DEMONSTRATIONS FOLLOW THE ATTACKS
The entire attack did not last — according to eye witnesses –more than seven minutes. The army rushed to the scene within minutes, and began a large-scale manhunt. Major reinforcements were rushed to Hebron, partly by helicopters. A curfew was imposed on the city and the nearby town of Halhoul to prevent Arab demonstrations.
Indeed, such demonstrations did take place in the city of Nablus in Samaria. One Arab girl was re- ported killed, and another wounded — apparently in clashes with Israeli security forces. Several soldiers were reported wounded by rock attacks.
Road blocks were placed throughout the main roads of the West Bank, with the security forces checking both Arab and Jewish vehicles.
The security forces ventured no guesses as to the identity of the assailants. The fact that the attack came two-and-a-half weeks after the murder of yeshiva student Aharon Gross in Hebron, and that it was directed against a Moslem religious institution did not immediately indicate that the attackers were Jewish, according to senior officers.
The investigation was reportedly taking all possible directions beginning with the possibility of Jewish vigilantes, through Arab provocation, all the way to the possibility that this was an internal Arab struggle.
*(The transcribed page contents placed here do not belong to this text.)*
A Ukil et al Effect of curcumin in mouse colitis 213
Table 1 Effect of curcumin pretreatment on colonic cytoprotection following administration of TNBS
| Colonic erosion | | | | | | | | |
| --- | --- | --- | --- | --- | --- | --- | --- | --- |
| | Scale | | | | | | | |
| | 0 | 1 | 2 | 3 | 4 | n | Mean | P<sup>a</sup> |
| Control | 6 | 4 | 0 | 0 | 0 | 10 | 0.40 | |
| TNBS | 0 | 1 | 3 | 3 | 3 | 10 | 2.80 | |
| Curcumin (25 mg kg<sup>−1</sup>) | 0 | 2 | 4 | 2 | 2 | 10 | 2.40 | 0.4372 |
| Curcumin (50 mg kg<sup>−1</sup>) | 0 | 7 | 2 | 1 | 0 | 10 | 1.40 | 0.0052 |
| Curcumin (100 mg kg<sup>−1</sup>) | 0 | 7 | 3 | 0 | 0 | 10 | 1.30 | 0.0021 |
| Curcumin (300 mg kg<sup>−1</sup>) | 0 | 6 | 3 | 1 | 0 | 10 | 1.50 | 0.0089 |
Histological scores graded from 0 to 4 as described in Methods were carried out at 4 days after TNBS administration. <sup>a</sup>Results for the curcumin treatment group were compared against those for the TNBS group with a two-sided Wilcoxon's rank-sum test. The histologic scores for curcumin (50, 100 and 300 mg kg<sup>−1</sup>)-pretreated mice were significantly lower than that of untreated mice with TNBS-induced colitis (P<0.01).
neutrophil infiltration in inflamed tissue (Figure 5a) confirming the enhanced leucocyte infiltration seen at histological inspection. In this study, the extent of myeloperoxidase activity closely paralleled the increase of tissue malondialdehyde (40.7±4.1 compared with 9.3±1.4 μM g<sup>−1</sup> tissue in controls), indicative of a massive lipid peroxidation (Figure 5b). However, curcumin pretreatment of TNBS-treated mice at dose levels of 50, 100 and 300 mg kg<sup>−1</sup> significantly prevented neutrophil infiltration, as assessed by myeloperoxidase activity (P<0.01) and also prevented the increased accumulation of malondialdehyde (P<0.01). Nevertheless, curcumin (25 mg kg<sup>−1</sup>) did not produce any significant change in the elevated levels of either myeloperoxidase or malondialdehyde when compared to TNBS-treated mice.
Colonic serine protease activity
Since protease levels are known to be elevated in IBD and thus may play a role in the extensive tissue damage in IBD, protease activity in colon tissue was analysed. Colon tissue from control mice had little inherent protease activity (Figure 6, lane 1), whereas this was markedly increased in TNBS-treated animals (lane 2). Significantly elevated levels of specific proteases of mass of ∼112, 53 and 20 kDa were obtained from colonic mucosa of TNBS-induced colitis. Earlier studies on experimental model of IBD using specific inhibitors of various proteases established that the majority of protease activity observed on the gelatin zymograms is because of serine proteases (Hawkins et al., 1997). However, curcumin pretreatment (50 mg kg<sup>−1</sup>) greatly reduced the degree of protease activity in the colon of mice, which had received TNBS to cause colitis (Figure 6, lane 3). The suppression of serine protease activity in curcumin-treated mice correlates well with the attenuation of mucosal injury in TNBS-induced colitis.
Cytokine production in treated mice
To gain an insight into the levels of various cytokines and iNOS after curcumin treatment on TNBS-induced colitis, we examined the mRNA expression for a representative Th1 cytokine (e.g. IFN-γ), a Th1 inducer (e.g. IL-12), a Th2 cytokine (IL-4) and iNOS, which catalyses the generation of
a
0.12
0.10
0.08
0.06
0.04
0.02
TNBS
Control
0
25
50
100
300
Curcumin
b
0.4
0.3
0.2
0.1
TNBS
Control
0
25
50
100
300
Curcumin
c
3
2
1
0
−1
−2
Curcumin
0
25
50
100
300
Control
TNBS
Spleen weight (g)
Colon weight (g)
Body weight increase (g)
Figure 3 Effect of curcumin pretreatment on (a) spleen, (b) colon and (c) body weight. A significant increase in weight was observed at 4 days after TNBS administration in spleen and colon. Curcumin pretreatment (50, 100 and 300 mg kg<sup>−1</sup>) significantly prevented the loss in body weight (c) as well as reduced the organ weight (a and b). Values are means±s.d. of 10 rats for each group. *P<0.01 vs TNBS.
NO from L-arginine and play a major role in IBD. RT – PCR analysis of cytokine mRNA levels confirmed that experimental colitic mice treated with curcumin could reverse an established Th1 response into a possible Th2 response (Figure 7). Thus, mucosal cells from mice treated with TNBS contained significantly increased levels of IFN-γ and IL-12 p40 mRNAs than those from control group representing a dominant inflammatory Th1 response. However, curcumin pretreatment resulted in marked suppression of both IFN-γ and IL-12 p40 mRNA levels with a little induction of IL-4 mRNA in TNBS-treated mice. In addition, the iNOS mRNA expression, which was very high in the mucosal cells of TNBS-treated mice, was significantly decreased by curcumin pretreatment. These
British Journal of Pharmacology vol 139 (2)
The attack was condemned by various Israeli personalities, led by Premier Menachem Begin. It came three days after the curfew was lifted in downtown Hebron, and life was returning to normal following two weeks of tension after the Gross murder. One voice that was not heard until late this evening was that of the Jewish settlers of Hebron. They scheduled a meeting for late tonight, after which they intend to issue a statement.